The new guideline gives a sentencing range of a community order to four years’ imprisonment, but judges can impose a maximum sentence of five years’ imprisonment for this offence for the most serious offences. If it is charged as a racially or religiously aggravated form of the offence, the maximum is seven years.

Assault occasioning actual bodily harm - Section 47 Offences Against the Person Act 1861;
This offence occurs when an offender causes actual bodily harm (ABH) to someone . This is harm which affects their health or wellbeing. The level of harm caused is less serious as for section 18 or section 20 above. The types of injury inflicted for this offence include: loss or breaking of teeth; temporary loss of consciousness extensive or multiple bruising; displaced / broken nose; minor fractures; cuts requiring medical treatment such as stitches, and psychiatric injury not including mere emotions, such as fear, distress or panic. The new guideline gives a sentencing range of a fine, up to three years’ imprisonment for this offence. There is a maximum penalty of five years’ imprisonment available, however, and if it is racially or religiously aggravated, the maximum is seven years.

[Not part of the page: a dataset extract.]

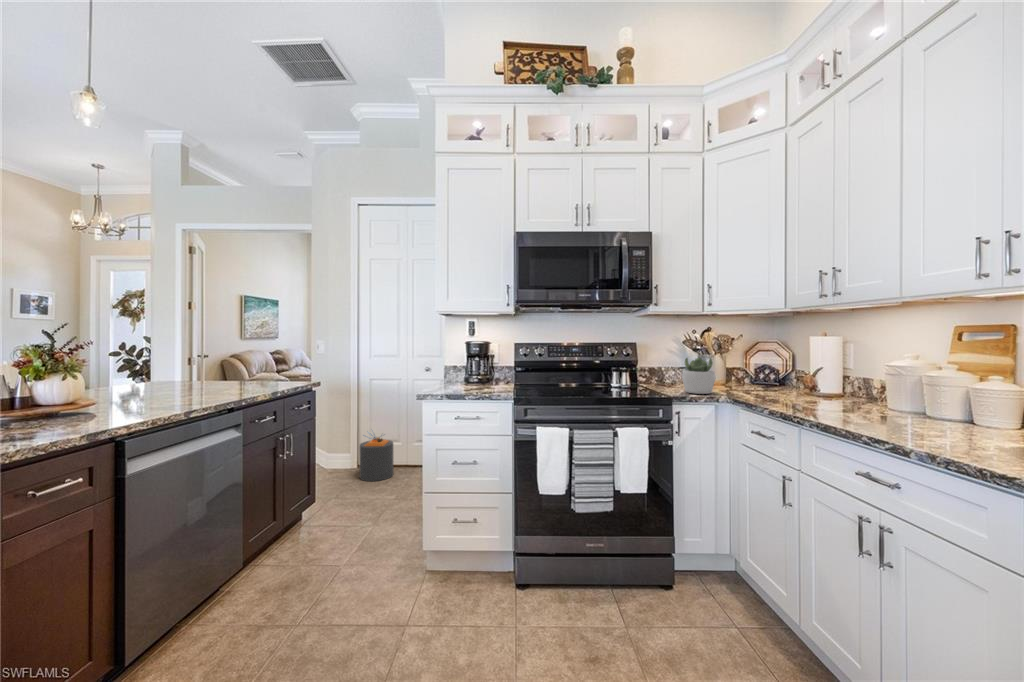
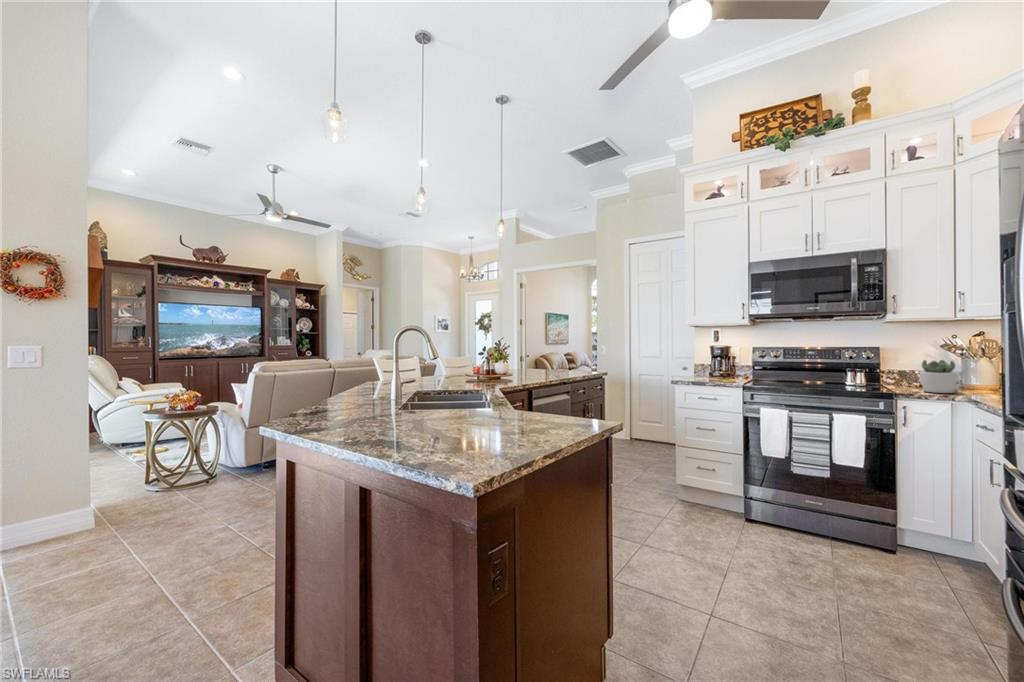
trash can: present [360,437,394,481] -> none [632,410,657,450]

Assault with intent to resist arrest - Section 38 Offences Against the Person Act 1861;
This offence occurs when an offender assaults any person carrying out a public service, such as a police officer or security officer, in order to resist or prevent himself or someone else being apprehended or detained. The offence will involve little or no physical harm - if more serious injuries were inflicted, an ABH or GBH charge would be brought. The most important consideration for the sentencer is therefore the intention of the offender. If the assault is on a police officer, a charge under "assault on a police constable in execution of his duty" (Section 89 Police Act 1996) may be brought, unless there is clear evidence of intent to resist apprehension or prevent detention and the sentencing powers available under section 89 or for common assault (maximum 6 months' imprisonment) are inadequate.
The new guideline gives a sentencing range of a fine, up to 12 months’ imprisonment for this offence. There is a maximum penalty of two years’ imprisonment for the most serious cases.

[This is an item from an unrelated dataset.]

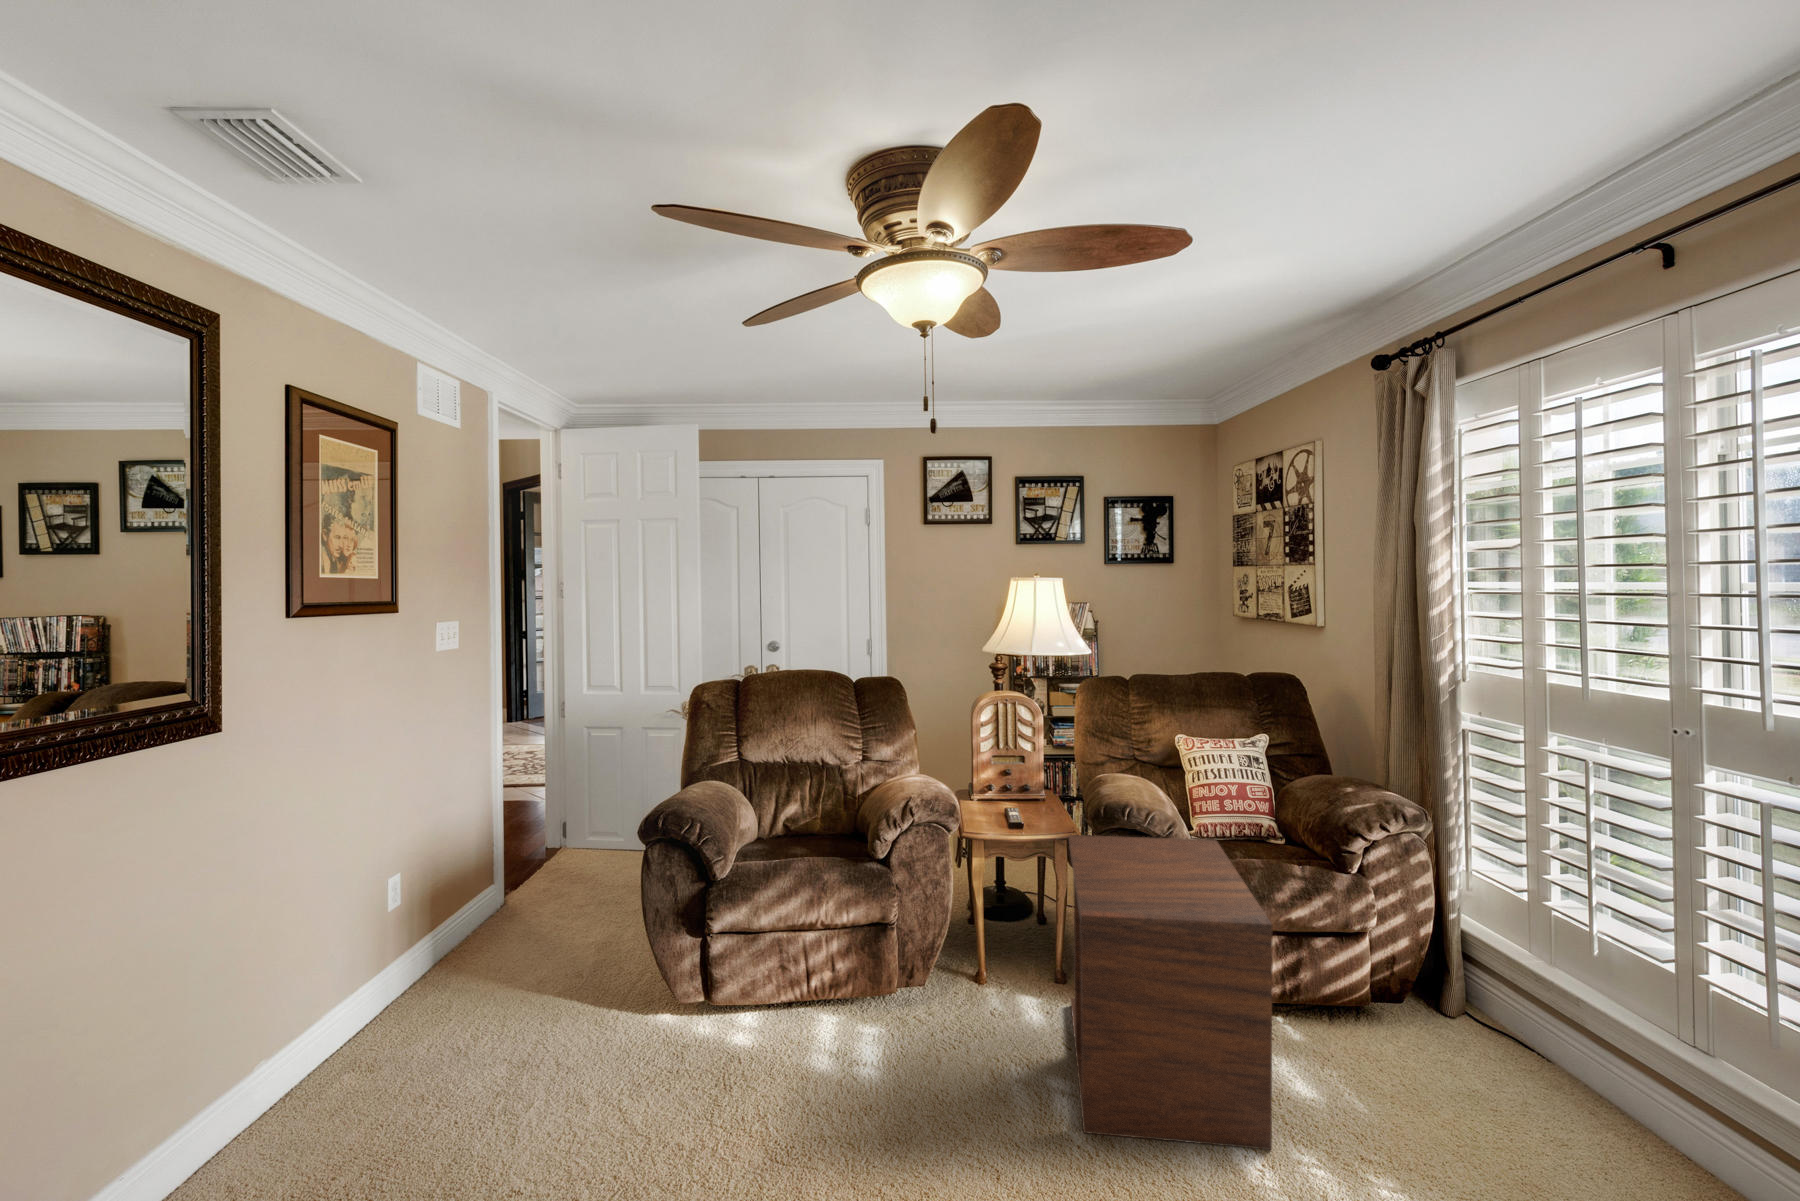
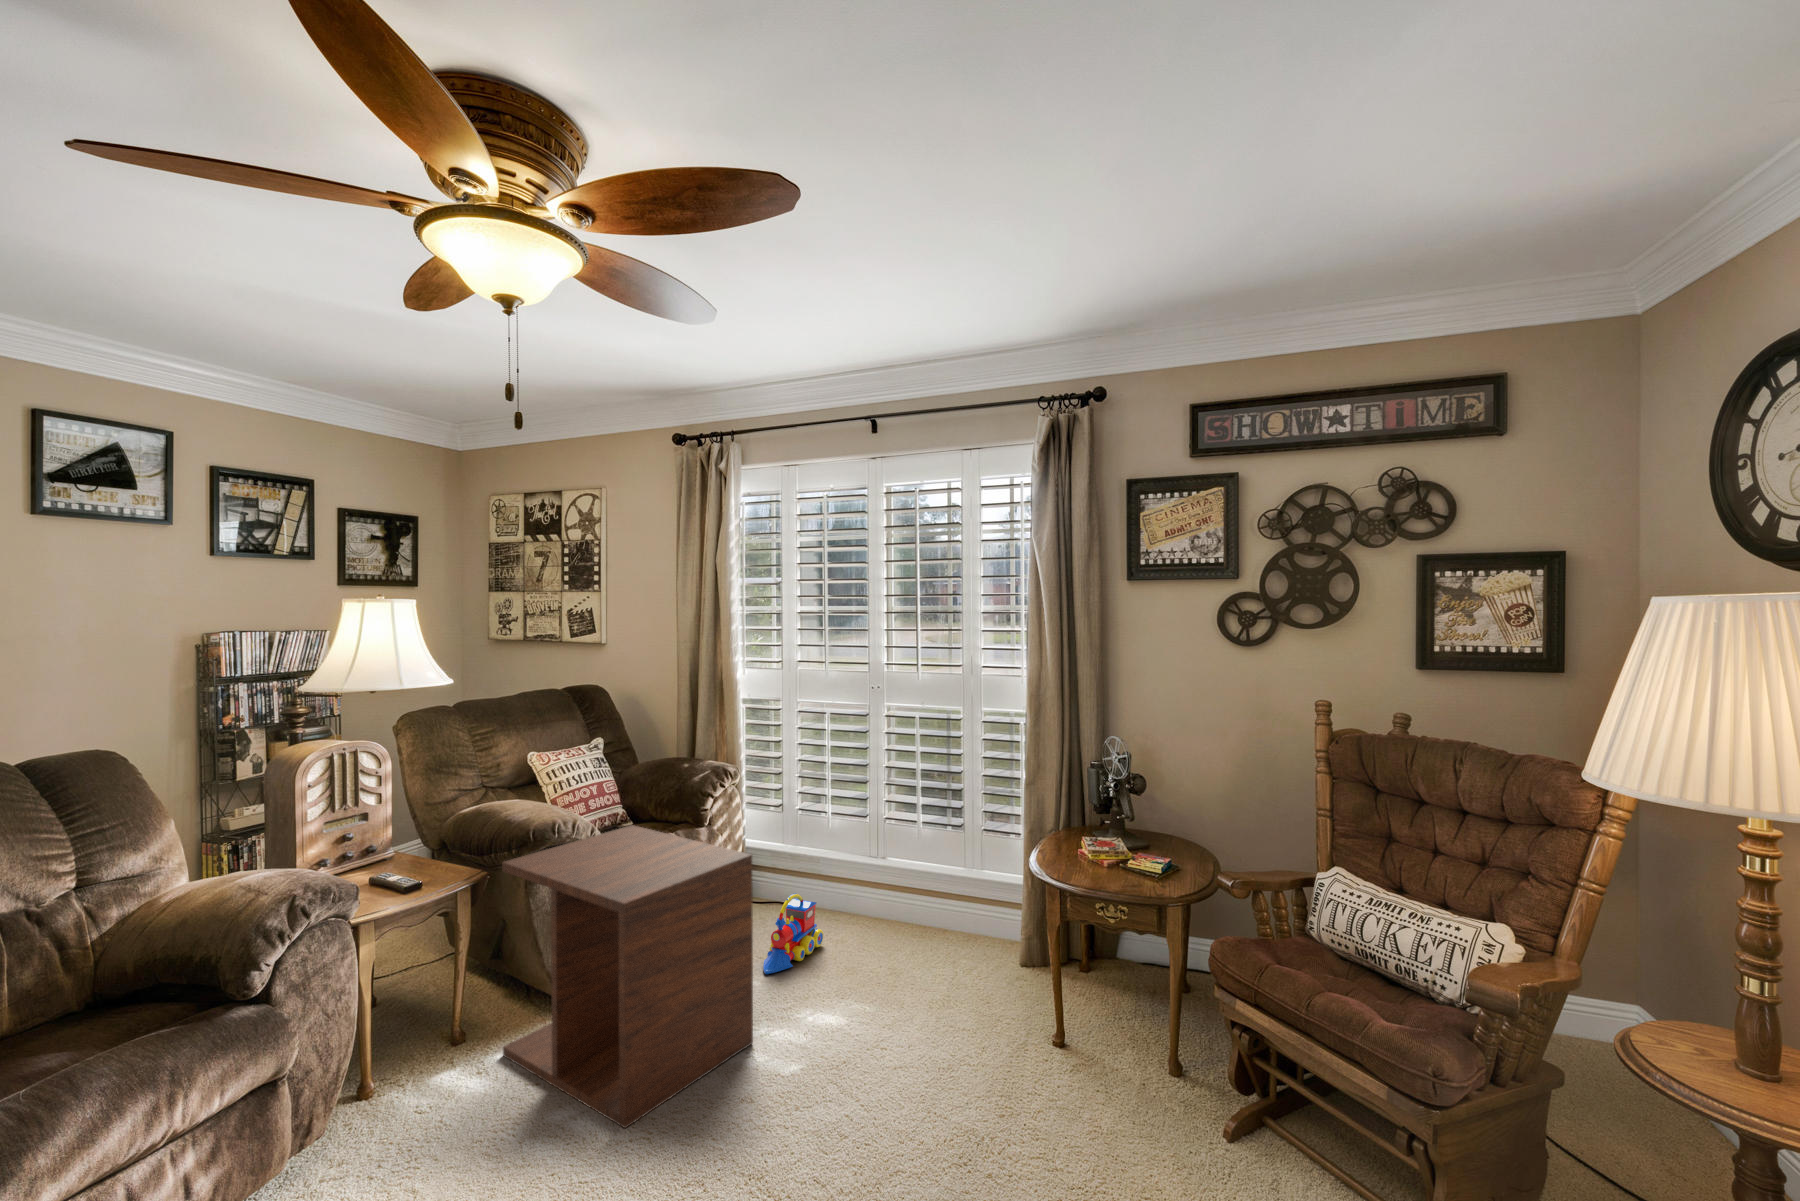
toy train: none [1372,1006,1501,1101] -> present [763,893,824,974]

Assault on a police constable in execution of his duty – Section 89 Police Act 1996;
This offence occurs when an offender assaults either a police officer acting in the execution of his or her public duty or someone helping them in this duty. The assault does not result in any serious physical harm and includes acts like pushing and shoving. The injuries sustained are equivalent to those for common assault - if more serious injuries were inflicted, then a more serious charge, like ABH, would be brought. The new guideline gives a sentencing range of a fine up to 26 weeks imprisonment for this offence. The maximum penalty for this offence is six months imprisonment.

• Common Assault - Section 39 Criminal Justice Act 1988.
Unlike ABH, it is not necessary for the victim to have been physically injured or harmed for a common assault charge to be brought - it is enough for the victim to fear that they would have been injured for common assault to occur. An offender can still be guilty of common assault if physical injury is caused, but the type of injury is relatively minor, such as a graze, scratch, minor bruising, swelling, or a superficial cut. The sentencing range is a discharge up to 26 weeks custody. There is a maximum penalty of six months’ imprisonment. If it is racially or religiously aggravated, the maximum is two years’ imprisonment.